Xavier - Het Leven als Podium
Xavier - Het Leven als Podium
Wie: Xavier Serge-Martin, 73 jaar
Geboren: Vlakbij Parijs
Woont nu in: Amsterdam
ROOTS
Mijn familie bestaat uit Parijzenaren. Mijn opa aan vaderskant was industrieel tekenaar. Hij werkte onder andere voor Gustave Eiffel. Niet aan de Eiffeltoren, maar aan de berekening van bruggen. Op zijn 23e vocht hij in de Eerste Wereldoorlog. De overgrootmoeder van mijn vader heette Ganz, en in de familie werd gefluisterd dat haar familie oorspronkelijk Joods was, maar zich tot het katholicisme had bekeerd.
Mijn grootvader aan moederskant vertrok naar Argentinië, naar de Pampa’s, waar hij paardentemmer werd. Hij was gek op paarden en wilde daar zijn leven opbouwen. Maar toen de Eerste Wereldoorlog uitbrak, keerde hij terug naar Frankrijk om voor zijn land te vechten. Daar trouwde hij met mijn oma. Hij had allerlei banen, onder andere bij filmstudio Gaumont. Hij was een knappe man en lang voor die tijd, 1.85 meter. Toen men in Frankrijk op zoek was naar een Franse Gary Cooper, werd hij benaderd. Maar mijn grootmoeder wilde daar niets van weten. Stel je voor, allemaal leuke dames… En mijn grootvader had geen ambitie in die richting, dus hij stemde toe.
MIJN JEUGD
Mijn vader werd geboren in 1916, zijn oudere broer in 1914. Die broer sneuvelde als soldaat in de Tweede Wereldoorlog. Mijn ouders ontmoetten elkaar in Parijs. Mijn broer werd geboren in 1943, ikzelf in 1951.

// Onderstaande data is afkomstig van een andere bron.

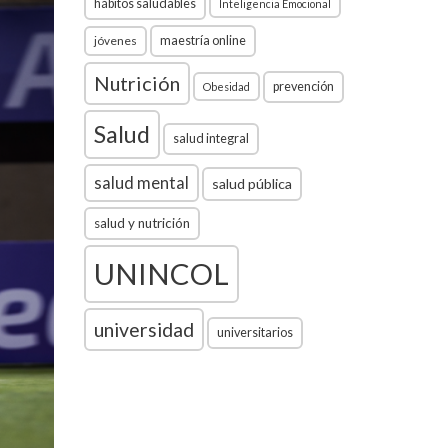
hábitos saludables
Inteligencia Emocional
jóvenes
maestría online
Nutrición
prevención
Obesidad
Salud
salud integral
salud mental
salud pública
salud y nutrición
UNINCOL
universidad
universitarios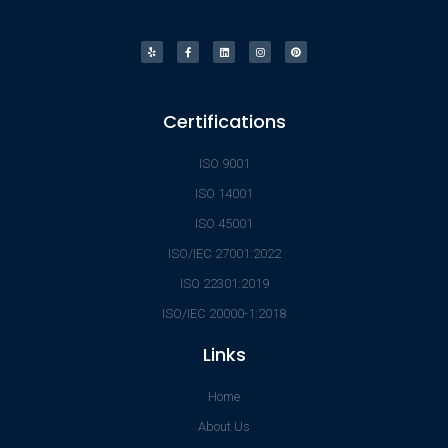
Certifications
ISO 9001
ISO 14001
ISO 45001
ISO/IEC 27001:2022
ISO 22301:2019
ISO/IEC 20000-1:2018
Links
Home
About Us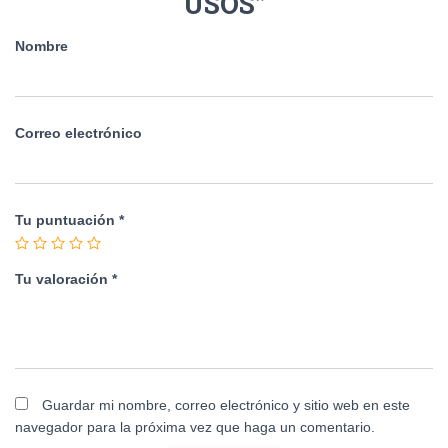
USOS”
Nombre
Correo electrónico
Tu puntuación
*
Tu valoración
*
Guardar mi nombre, correo electrónico y sitio web en este
navegador para la próxima vez que haga un comentario.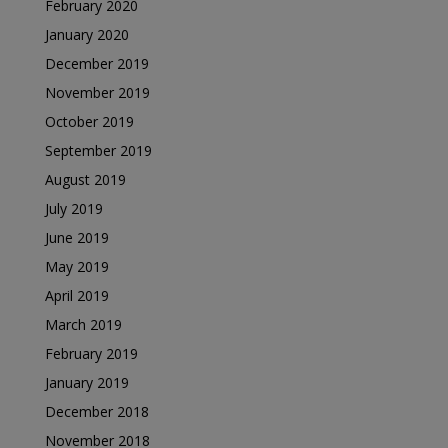
February 2020
January 2020
December 2019
November 2019
October 2019
September 2019
August 2019
July 2019
June 2019
May 2019
April 2019
March 2019
February 2019
January 2019
December 2018
November 2018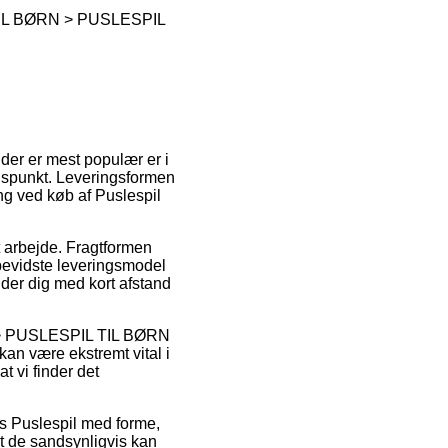
IL BØRN > PUSLESPIL
der er mest populær er i
tidspunkt. Leveringsformen
ng ved køb af Puslespil
t arbejde. Fragtformen
bevidste leveringsmodel
lder dig med kort afstand
> PUSLESPIL TIL BØRN
være ekstremt vital i
at vi finder det
is Puslespil med forme,
at de sandsynligvis kan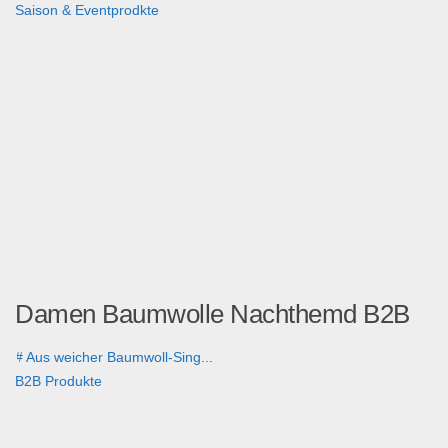
Saison & Eventprodkte
Damen Baumwolle Nachthemd B2B
# Aus weicher Baumwoll-Sing...
B2B Produkte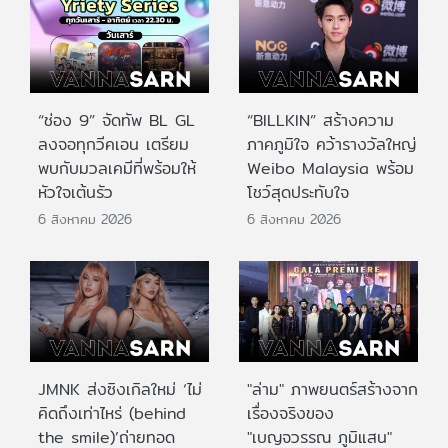
“ช่อง 9” จัดทัพ BL GL
“BILLKIN” สร้างความ
ลงจอทุกวีคเอน เตรียม
ภาคภูมิใจ คว้ารางวัลใหญ่
พบกับมวลเคมีที่พร้อมให้
Weibo Malaysia พร้อม
หัวใจเต้นรัว
โชว์สุดประทับใจ
6 สิงหาคม 2026
6 สิงหาคม 2026
JMNK ส่งซิงเกิลใหม่ ‘ไม่
"ล่าม" ภาพยนตร์สร้างจาก
คิดถึงเท่าไหร่ (behind
เรื่องจริงของ
the smile)’ถ่ายทอด
"เบญจวรรณ ภูมิแสน"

In mijn vroege leven had ik een wonderlijke band met Rusland. Na de Russische Revolutie kwam er een grote Russische gemeenschap naar Frankrijk. Zo ook onze buurvrouw op één hoog, Madame Pavlov. Toen mijn moeder met mij als baby de trap op liep, wilde Madame Pavlov me dolgraag zien. Ze had zelf geen kinderen en vroeg of ze mij af en toe mocht ontvangen. Dat vond mijn moeder goed, en zo werd zij mijn peettante.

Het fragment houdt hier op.